Task brief: No pictures should appear in the copy; otherwise retype the entries exactly.

Recorded data:

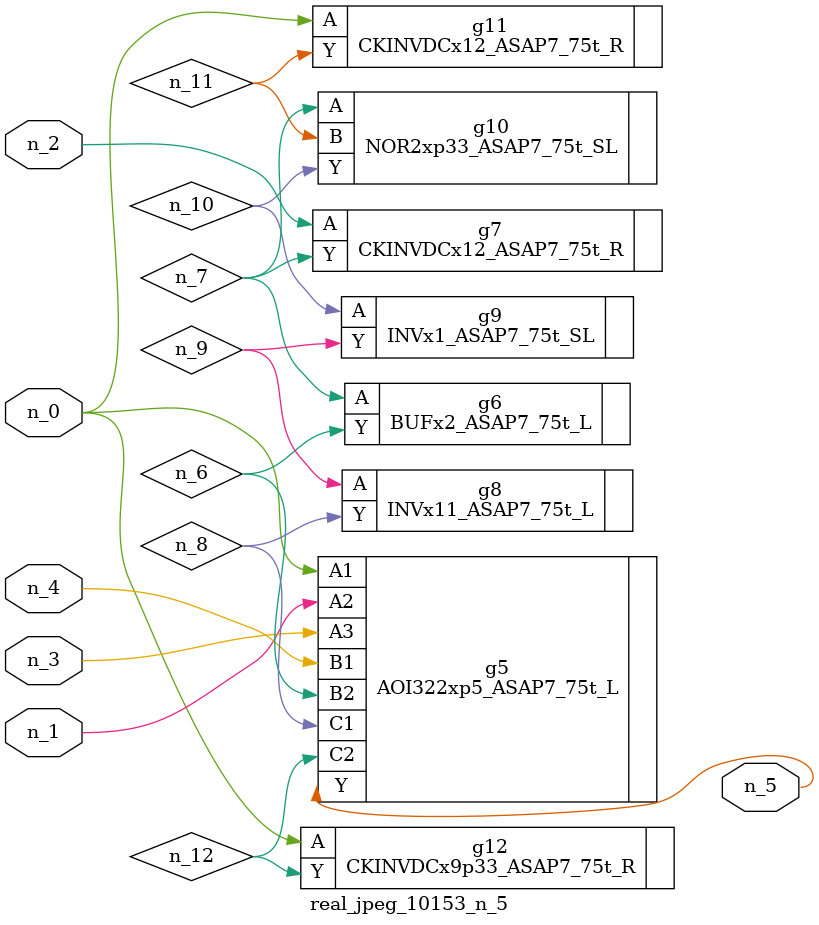
<source format=v>
module real_jpeg_10153_n_5 (n_4, n_0, n_1, n_2, n_3, n_5);

input n_4;
input n_0;
input n_1;
input n_2;
input n_3;

output n_5;

wire n_12;
wire n_8;
wire n_11;
wire n_6;
wire n_7;
wire n_10;
wire n_9;

AOI322xp5_ASAP7_75t_L g5 ( 
.A1(n_0),
.A2(n_1),
.A3(n_3),
.B1(n_4),
.B2(n_6),
.C1(n_8),
.C2(n_12),
.Y(n_5)
);

CKINVDCx12_ASAP7_75t_R g11 ( 
.A(n_0),
.Y(n_11)
);

CKINVDCx9p33_ASAP7_75t_R g12 ( 
.A(n_0),
.Y(n_12)
);

CKINVDCx12_ASAP7_75t_R g7 ( 
.A(n_2),
.Y(n_7)
);

BUFx2_ASAP7_75t_L g6 ( 
.A(n_7),
.Y(n_6)
);

NOR2xp33_ASAP7_75t_SL g10 ( 
.A(n_7),
.B(n_11),
.Y(n_10)
);

INVx11_ASAP7_75t_L g8 ( 
.A(n_9),
.Y(n_8)
);

INVx1_ASAP7_75t_SL g9 ( 
.A(n_10),
.Y(n_9)
);


endmodule
</source>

Solution to this problem:
<source format=v>
module real_jpeg_10153_n_5 (n_4, n_0, n_1, n_2, n_3, n_5);

input n_4;
input n_0;
input n_1;
input n_2;
input n_3;

output n_5;

wire n_12;
wire n_8;
wire n_11;
wire n_6;
wire n_7;
wire n_10;
wire n_9;

AOI322xp5_ASAP7_75t_L g5 ( 
.A1(n_0),
.A2(n_1),
.A3(n_3),
.B1(n_4),
.B2(n_6),
.C1(n_8),
.C2(n_12),
.Y(n_5)
);

CKINVDCx12_ASAP7_75t_R g11 ( 
.A(n_0),
.Y(n_11)
);

CKINVDCx9p33_ASAP7_75t_R g12 ( 
.A(n_0),
.Y(n_12)
);

CKINVDCx12_ASAP7_75t_R g7 ( 
.A(n_2),
.Y(n_7)
);

BUFx2_ASAP7_75t_L g6 ( 
.A(n_7),
.Y(n_6)
);

NOR2xp33_ASAP7_75t_SL g10 ( 
.A(n_7),
.B(n_11),
.Y(n_10)
);

INVx11_ASAP7_75t_L g8 ( 
.A(n_9),
.Y(n_8)
);

INVx1_ASAP7_75t_SL g9 ( 
.A(n_10),
.Y(n_9)
);


endmodule
</source>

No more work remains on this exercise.